Japan’s Nikkei Scales 34-year Peak on Wall Street Record (Update 1)

Yomiuri Shimbun file photo
Tokyo Stock Exchange

TOKYO (Reuters) – Japan’s Nikkei share average rallied to a fresh 34-year peak on Monday as the U.S. S&P 500’s record-high close on Friday buoyed investor sentiment, despite continued signs of overheating in the Asian market.

After opening sharply higher, the Nikkei fell back a bit in the morning session before rising as much as 1.69% to 36,571.80, a level not seen since February 1990, in late trade. It closed the day 1.62% higher at 36,546.95.

The rally was extremely broad-based, with 207 of the index’s 225 components advancing, versus 17 decliners and one that was flat. Also, every Nikkei sector gained with real estate and technology being the top performers.

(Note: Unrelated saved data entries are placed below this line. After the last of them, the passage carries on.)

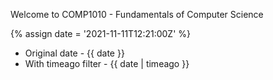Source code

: ---
---

Welcome to COMP1010 - Fundamentals of Computer Science

{% assign date = '2021-11-11T12:21:00Z' %}

- Original date - {{ date }}
- With timeago filter - {{ date | timeago }}
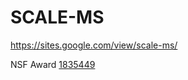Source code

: # SCALE-MS

https://sites.google.com/view/scale-ms/

NSF Award [1835449](https://www.nsf.gov/awardsearch/showAward?AWD_ID=1835449)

On Friday, the S&P 500 posted its first record-high close in two years, as AI fever drove big gains for chip shares and other heavyweight tech stocks, with server maker Super Micro Computer lifting its profit forecast.

In Japan, AI-focused startup investor SoftBank Group gained 2.41%, while chip-testing equipment maker Advantest, which counts Nvidia among its customers, climbed 3.52%.

The Nikkei’s 9.2% advance so far this year has put it head and shoulders above developed market rivals, many of which are in negative territory.

However, analysts have been warning of a potential pullback as technical indicators suggest the market has overheated. The relative strength index (RSI), for example, sits at 76.2, well above the 70 level that signals overbought conditions.

Japanese shares have had an additional tailwind this year from receding bets for an imminent end of Bank of Japan stimulus, particularly after the devastating New Year’s Day quake on the country’s west coast. The central bank announces policy on Tuesday.

The Nikkei generally rallies on a weaker yen, as it makes Japanese exports more competitive and boosts the value of overseas revenue. However, an ostensibly yen-boosting hawkish BOJ shift won’t necessarily hurt the Nikkei rally, according to OANDA strategist Kelvin Wong.

“The Nikkei 225 is much more following the U.S. stock benchmarks now, rather than the dollar-yen rate,” Wong said.

“Even if the BOJ signals it’s starting to shift away from negative interest policy tomorrow, I think that could be a positive for the Nikkei, because it gives market participants confidence that Japan is not going to slip back into deflation.”

Although the Nikkei looks due for a short-term pullback, the uptrend remains intact, and a test of 37,000 is likely in coming weeks, Wong said.